_WHAT IS REQUIRED_: Print the lines that run from the line with "The 3 main projects" to the line with "1. Perspective (spatial relations)", keeping both end lines, exactly as they appear in the entries below, and nothing else.
———
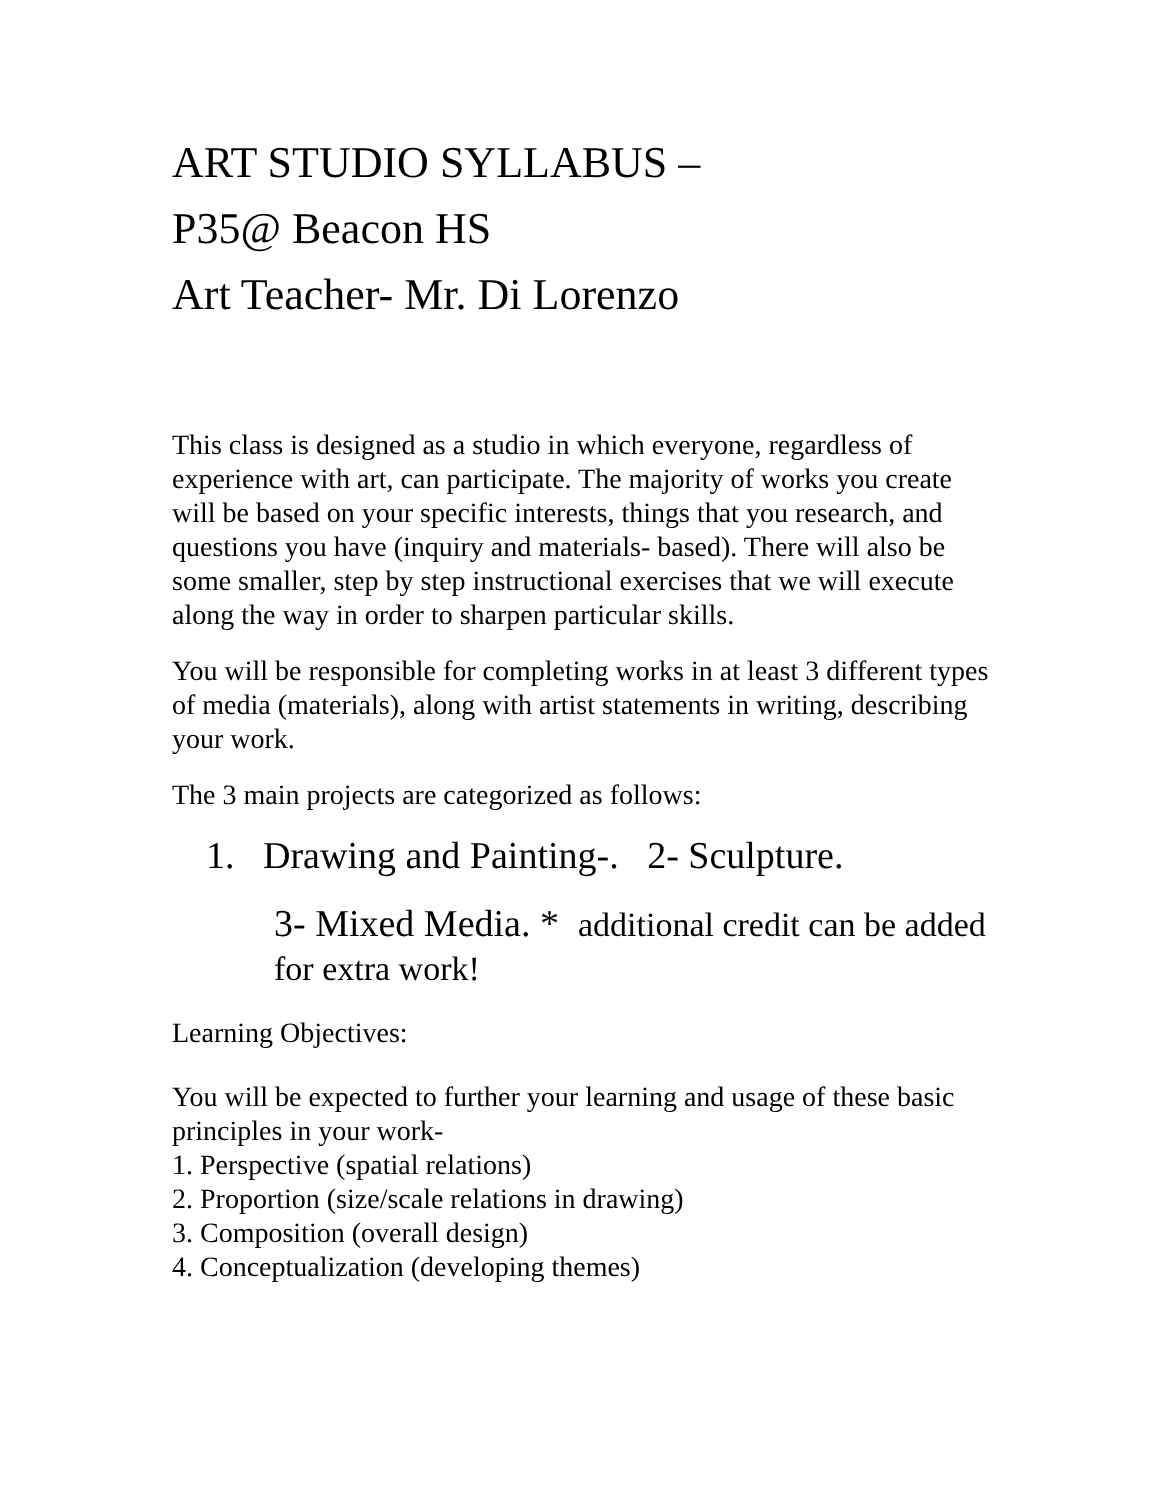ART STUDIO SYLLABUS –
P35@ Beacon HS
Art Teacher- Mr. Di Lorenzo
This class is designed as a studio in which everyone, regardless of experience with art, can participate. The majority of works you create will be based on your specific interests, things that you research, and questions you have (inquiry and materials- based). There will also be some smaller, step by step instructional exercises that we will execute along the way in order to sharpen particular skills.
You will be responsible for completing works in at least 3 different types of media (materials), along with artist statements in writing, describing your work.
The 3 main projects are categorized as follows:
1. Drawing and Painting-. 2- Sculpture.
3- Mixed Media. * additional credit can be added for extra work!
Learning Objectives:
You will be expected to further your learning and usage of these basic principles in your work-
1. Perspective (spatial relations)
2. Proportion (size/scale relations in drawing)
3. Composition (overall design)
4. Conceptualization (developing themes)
———
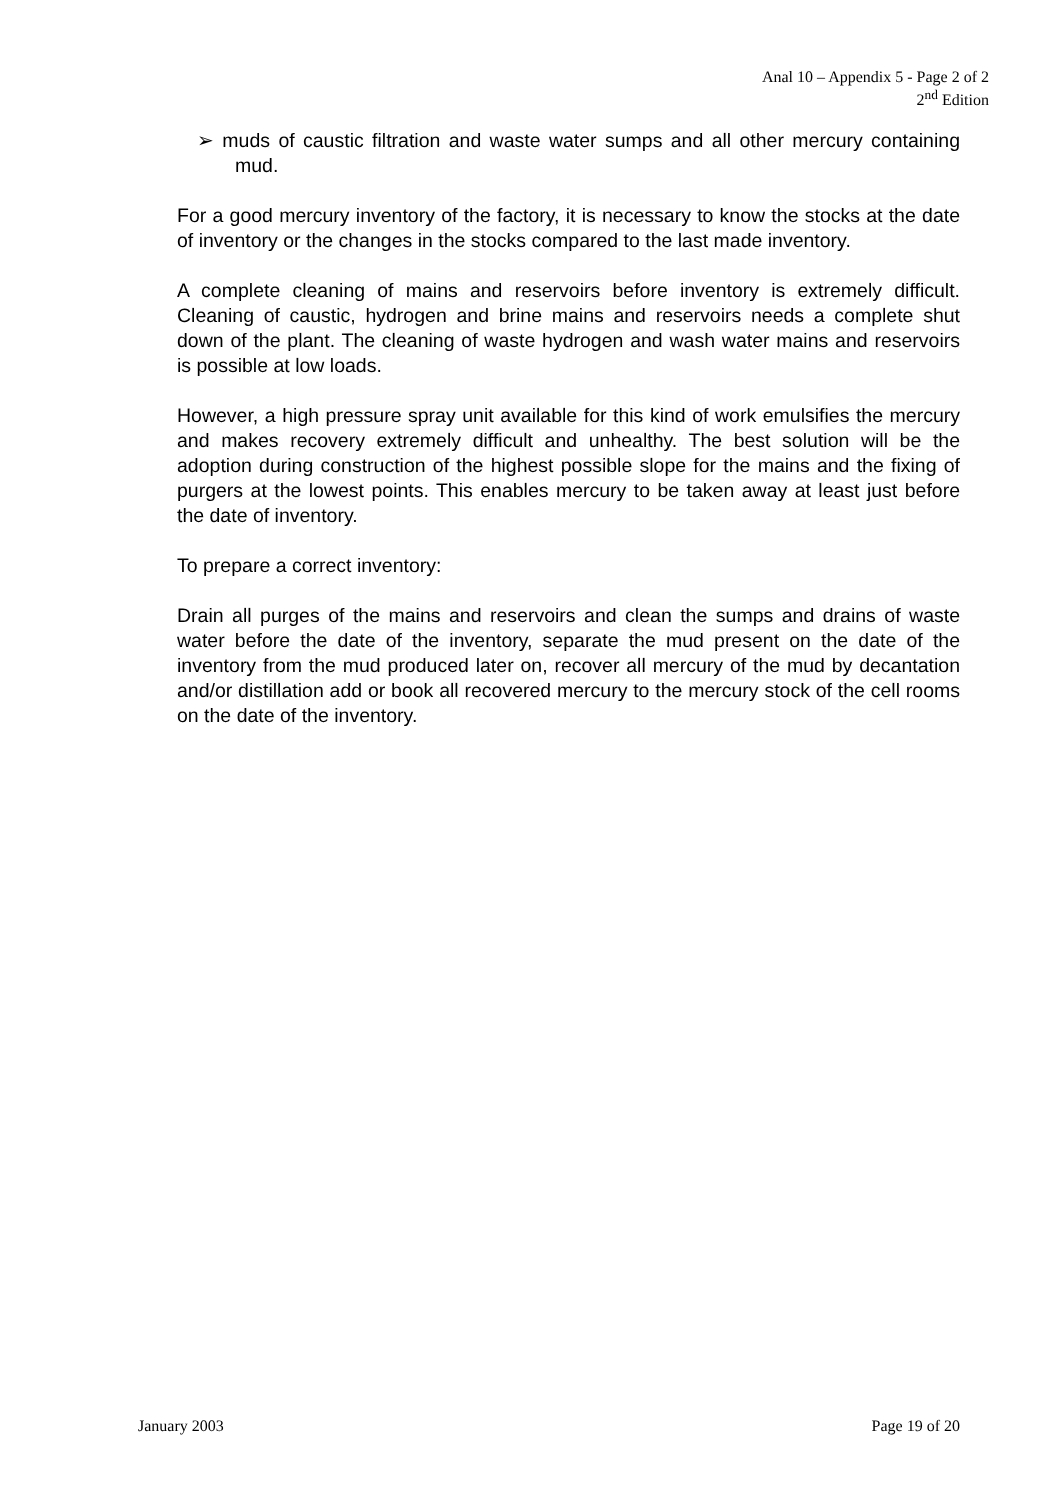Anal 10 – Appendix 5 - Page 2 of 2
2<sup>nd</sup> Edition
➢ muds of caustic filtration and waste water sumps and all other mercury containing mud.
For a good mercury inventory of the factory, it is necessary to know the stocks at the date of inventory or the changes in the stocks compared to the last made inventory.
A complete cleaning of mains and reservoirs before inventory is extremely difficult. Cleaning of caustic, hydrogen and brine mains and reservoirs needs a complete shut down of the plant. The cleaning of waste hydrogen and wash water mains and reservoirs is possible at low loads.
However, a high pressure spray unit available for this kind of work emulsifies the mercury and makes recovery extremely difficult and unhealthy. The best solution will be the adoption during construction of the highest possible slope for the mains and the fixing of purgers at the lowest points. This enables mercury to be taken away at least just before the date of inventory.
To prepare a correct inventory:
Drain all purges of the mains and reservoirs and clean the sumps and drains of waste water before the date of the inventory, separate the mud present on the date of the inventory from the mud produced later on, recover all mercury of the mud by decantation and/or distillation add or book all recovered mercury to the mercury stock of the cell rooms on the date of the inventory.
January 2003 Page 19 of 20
———
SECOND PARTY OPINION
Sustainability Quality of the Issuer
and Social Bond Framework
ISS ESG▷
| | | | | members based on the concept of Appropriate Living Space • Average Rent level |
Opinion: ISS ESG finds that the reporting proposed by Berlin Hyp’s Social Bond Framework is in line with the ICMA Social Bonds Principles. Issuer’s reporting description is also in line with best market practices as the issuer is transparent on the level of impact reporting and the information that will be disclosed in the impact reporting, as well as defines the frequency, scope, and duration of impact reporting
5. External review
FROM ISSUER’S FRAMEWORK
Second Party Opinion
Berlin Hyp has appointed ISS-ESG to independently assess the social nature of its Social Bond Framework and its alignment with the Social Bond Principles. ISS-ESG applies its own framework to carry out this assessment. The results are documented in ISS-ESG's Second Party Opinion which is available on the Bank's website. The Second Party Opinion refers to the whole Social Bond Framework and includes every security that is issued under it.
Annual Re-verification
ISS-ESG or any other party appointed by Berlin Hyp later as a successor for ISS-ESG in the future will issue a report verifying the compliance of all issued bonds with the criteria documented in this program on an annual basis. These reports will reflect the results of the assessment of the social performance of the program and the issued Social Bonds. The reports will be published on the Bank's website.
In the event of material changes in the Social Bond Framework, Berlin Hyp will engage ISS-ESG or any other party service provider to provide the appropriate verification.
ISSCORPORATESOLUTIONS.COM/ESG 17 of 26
———
_RESPONSE AREA_:
The 3 main projects are categorized as follows:
1. Drawing and Painting-. 2- Sculpture.
3- Mixed Media. * additional credit can be added for extra work!
Learning Objectives:
You will be expected to further your learning and usage of these basic principles in your work-
1. Perspective (spatial relations)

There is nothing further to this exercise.